**Assignment**: The answer should contain each record below, repeated exactly.

Excerpts from a dataset:
Content starts
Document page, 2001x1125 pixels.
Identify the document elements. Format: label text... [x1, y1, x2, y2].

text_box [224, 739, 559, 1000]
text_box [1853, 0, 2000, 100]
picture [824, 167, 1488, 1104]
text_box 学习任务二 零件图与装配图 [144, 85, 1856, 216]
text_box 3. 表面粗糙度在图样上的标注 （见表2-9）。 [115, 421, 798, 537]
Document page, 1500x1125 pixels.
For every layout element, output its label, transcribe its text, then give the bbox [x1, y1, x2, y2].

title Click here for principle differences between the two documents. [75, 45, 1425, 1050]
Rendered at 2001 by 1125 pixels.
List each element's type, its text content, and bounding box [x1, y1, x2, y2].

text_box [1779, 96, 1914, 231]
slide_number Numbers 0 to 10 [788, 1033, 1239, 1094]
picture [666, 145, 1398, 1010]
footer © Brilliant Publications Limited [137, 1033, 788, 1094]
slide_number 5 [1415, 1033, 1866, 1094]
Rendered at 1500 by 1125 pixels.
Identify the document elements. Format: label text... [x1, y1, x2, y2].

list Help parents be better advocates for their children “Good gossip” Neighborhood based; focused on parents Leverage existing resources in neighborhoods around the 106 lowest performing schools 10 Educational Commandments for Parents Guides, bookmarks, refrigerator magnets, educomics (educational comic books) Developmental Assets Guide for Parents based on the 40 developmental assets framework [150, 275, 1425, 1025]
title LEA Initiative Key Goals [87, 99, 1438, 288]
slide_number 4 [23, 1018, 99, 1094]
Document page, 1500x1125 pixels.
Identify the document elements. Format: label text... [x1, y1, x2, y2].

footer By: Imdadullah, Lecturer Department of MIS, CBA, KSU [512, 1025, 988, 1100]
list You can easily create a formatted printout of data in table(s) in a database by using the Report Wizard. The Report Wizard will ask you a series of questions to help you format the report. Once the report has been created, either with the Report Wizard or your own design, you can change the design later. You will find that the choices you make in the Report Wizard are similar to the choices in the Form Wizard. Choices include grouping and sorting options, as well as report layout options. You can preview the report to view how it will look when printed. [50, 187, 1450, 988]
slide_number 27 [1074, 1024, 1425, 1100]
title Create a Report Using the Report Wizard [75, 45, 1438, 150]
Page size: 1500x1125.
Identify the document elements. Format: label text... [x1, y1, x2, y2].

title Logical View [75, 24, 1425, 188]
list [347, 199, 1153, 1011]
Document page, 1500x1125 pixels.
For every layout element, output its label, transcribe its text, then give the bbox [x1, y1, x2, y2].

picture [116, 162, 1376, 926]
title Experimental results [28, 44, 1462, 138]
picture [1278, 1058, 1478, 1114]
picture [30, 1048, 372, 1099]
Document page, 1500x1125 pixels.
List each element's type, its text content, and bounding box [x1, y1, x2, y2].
Content ends
**Exercise result**:
Document page, 2001x1125 pixels.
Identify the document elements. Format: label text... [x1, y1, x2, y2].

text_box [224, 739, 559, 1000]
text_box [1853, 0, 2000, 100]
picture [824, 167, 1488, 1104]
text_box 学习任务二 零件图与装配图 [144, 85, 1856, 216]
text_box 3. 表面粗糙度在图样上的标注 （见表2-9）。 [115, 421, 798, 537]
Document page, 1500x1125 pixels.
For every layout element, output its label, transcribe its text, then give the bbox [x1, y1, x2, y2].

title Click here for principle differences between the two documents. [75, 45, 1425, 1050]
Rendered at 2001 by 1125 pixels.
List each element's type, its text content, and bounding box [x1, y1, x2, y2].

text_box [1779, 96, 1914, 231]
slide_number Numbers 0 to 10 [788, 1033, 1239, 1094]
picture [666, 145, 1398, 1010]
footer © Brilliant Publications Limited [137, 1033, 788, 1094]
slide_number 5 [1415, 1033, 1866, 1094]
Rendered at 1500 by 1125 pixels.
Identify the document elements. Format: label text... [x1, y1, x2, y2].

list Help parents be better advocates for their children “Good gossip” Neighborhood based; focused on parents Leverage existing resources in neighborhoods around the 106 lowest performing schools 10 Educational Commandments for Parents Guides, bookmarks, refrigerator magnets, educomics (educational comic books) Developmental Assets Guide for Parents based on the 40 developmental assets framework [150, 275, 1425, 1025]
title LEA Initiative Key Goals [87, 99, 1438, 288]
slide_number 4 [23, 1018, 99, 1094]
Document page, 1500x1125 pixels.
Identify the document elements. Format: label text... [x1, y1, x2, y2].

footer By: Imdadullah, Lecturer Department of MIS, CBA, KSU [512, 1025, 988, 1100]
list You can easily create a formatted printout of data in table(s) in a database by using the Report Wizard. The Report Wizard will ask you a series of questions to help you format the report. Once the report has been created, either with the Report Wizard or your own design, you can change the design later. You will find that the choices you make in the Report Wizard are similar to the choices in the Form Wizard. Choices include grouping and sorting options, as well as report layout options. You can preview the report to view how it will look when printed. [50, 187, 1450, 988]
slide_number 27 [1074, 1024, 1425, 1100]
title Create a Report Using the Report Wizard [75, 45, 1438, 150]
Page size: 1500x1125.
Identify the document elements. Format: label text... [x1, y1, x2, y2].

title Logical View [75, 24, 1425, 188]
list [347, 199, 1153, 1011]
Document page, 1500x1125 pixels.
For every layout element, output its label, transcribe its text, then give the bbox [x1, y1, x2, y2].

picture [116, 162, 1376, 926]
title Experimental results [28, 44, 1462, 138]
picture [1278, 1058, 1478, 1114]
picture [30, 1048, 372, 1099]
Document page, 1500x1125 pixels.
List each element's type, its text content, and bounding box [x1, y1, x2, y2].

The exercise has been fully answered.